━━ Page extract

Core Performance Models

User Documentation

March 15, 2005

Simulation Environment

The simulation environment may be organized by the user in a way that s/he can specify the directories where the core models reside, the directory that the models have been compiled, the simulation directory, the program files directory and the simulation results directory. All these directories have default locations and need not be specified by the user. The directories are specified by environment variables. The following environment variables may be used: During simulation, the user may view either the hardware/architecture diagram or the software/DFG diagram being animated. He may switch the settings as follows:
  setenv SIM_GRAPH filename
(Where filename contains architecture or software graph)
It is defaulted to the compiled architecture graph.

Simulation Command Line Options

(sim.exe options)

Processor Model XGRAPH Attributes

The processor models use two attributes: Y_name, Y_coord to define the device label and Y-coordinate, respectively, to be placed along the Y-axis of the graph. These attributes are identified in the model by a statement:
There are two ways to set these attributes: via the GUI or with a text file. If the attributes are not set, the variables MY_NAME and my_id will be used instead.

The attributes may be set by the architecture GUI as part of the device properties pop-up menu, e.g.,

        Y_coord = 7 
        Y_name = PE7

Reading Attributes from File

The attributes may also be read from a file during simulation time. Attributes read from a file override any other setting. The file is read via a command line option:
        sim.exe -a 'filename'
The attributes file consists of three entries per line: the device name which begins with a /, the attribute name and the attribute value. Lines having a device name that does not begin with a / are skipped and can be used as headers, trailers or other comments. Valid delimiters between entries are " ,:;=\t" An example attributes file contents is as follows:
  Object  Macro          Value 

  /pe0       Y_name      pe0 
  /pe1       Y_name      pe1 
  /pe2       Y_name      pe2 
  /pe3       Y_name      pe3 

  /pe0       Y_coord      0 
  /pe1       Y_coord      1 
  /pe2       Y_coord      2 
  /pe3       Y_coord      3 

Utilization Time Window Setting

Processor and link utilization is measured across a specified window. The window may be defined as parameters, as attributes or it may be turned on and off by DFG nodes.

━━━━

__Exercise requirements__:
**1.** In the core performance models documentation, what happens to lines in an attributes file whose device name does not begin with a /?
**2.** Write the next part of the core performance models documentation, picking up after its final sentence.
The lines presented after the documentation are separate material that has no connection to it.

━━ Data shown

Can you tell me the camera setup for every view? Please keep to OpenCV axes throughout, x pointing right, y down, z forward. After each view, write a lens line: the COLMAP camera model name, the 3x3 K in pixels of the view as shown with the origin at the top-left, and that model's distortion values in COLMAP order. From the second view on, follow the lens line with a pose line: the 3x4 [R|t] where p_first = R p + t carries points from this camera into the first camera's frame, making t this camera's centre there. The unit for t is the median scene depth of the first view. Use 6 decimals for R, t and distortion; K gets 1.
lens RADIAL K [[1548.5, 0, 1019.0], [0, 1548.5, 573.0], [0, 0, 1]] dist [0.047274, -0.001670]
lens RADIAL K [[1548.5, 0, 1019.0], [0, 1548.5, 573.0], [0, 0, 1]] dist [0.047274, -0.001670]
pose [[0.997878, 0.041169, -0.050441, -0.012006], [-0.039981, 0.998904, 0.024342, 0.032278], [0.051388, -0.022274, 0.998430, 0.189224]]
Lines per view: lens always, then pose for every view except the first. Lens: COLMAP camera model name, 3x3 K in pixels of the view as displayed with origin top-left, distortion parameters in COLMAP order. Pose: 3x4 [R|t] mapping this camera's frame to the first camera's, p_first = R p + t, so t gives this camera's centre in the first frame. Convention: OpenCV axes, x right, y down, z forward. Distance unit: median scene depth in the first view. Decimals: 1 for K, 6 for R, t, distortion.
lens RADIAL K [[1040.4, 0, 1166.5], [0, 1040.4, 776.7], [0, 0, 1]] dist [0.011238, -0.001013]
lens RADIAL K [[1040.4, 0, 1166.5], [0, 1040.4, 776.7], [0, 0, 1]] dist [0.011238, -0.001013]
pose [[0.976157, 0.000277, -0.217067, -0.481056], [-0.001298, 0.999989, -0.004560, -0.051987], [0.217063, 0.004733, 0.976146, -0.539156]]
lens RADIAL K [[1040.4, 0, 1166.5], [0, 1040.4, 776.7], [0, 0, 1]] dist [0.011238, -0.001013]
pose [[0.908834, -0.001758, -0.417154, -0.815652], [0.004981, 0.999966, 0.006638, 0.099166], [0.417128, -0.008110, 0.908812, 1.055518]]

━━━━

__Answers per task__:
**1.** They are skipped and can be used as headers, trailers or other comments.

**2.**
The default window parameters are defined in parameters.sim as:

        %define DFG_TRACE  0 
        %define TIME1  0.0 
        %define TIME2  1.0e20
The corresponding attributes which override the default parameters are:
The default window effectively spans the entire simulation. To select a different window, set attribute values for summary_start_time and summary_end_time in the GUI as global attributes or as Monitor device attributes.

To use a DFG driven window setting, set:

        DFG_trace_enable = 1; 
        DFG node task named TRACE_ON starts the window trace. 
        DFG node task named TRACE_OFF ends the window trace.
If the simulation ends before the TIME2 setting, statistics will be based on the simulation end time.

Routing Table

The routing paths between devices are defined in the netinfo.rte file. This file contains lines in the following format:
        alt src - dst: x x x ; 
        alt - is the alternate path sequence number between the devices 
        src - is the source device 
        dst - is the destination device 
        x x x - is the route with x being the port number for multiport devices. 
        as in: 
        1   1 - 2: 3 4 5 ;
The netinfo.rte file may optionally contain information about the maximum number of alternate paths requested and found. That number will be contained in the first line of the file in the following format:
        0  0 - 0: r ;
where r is the maximum number of alternate paths.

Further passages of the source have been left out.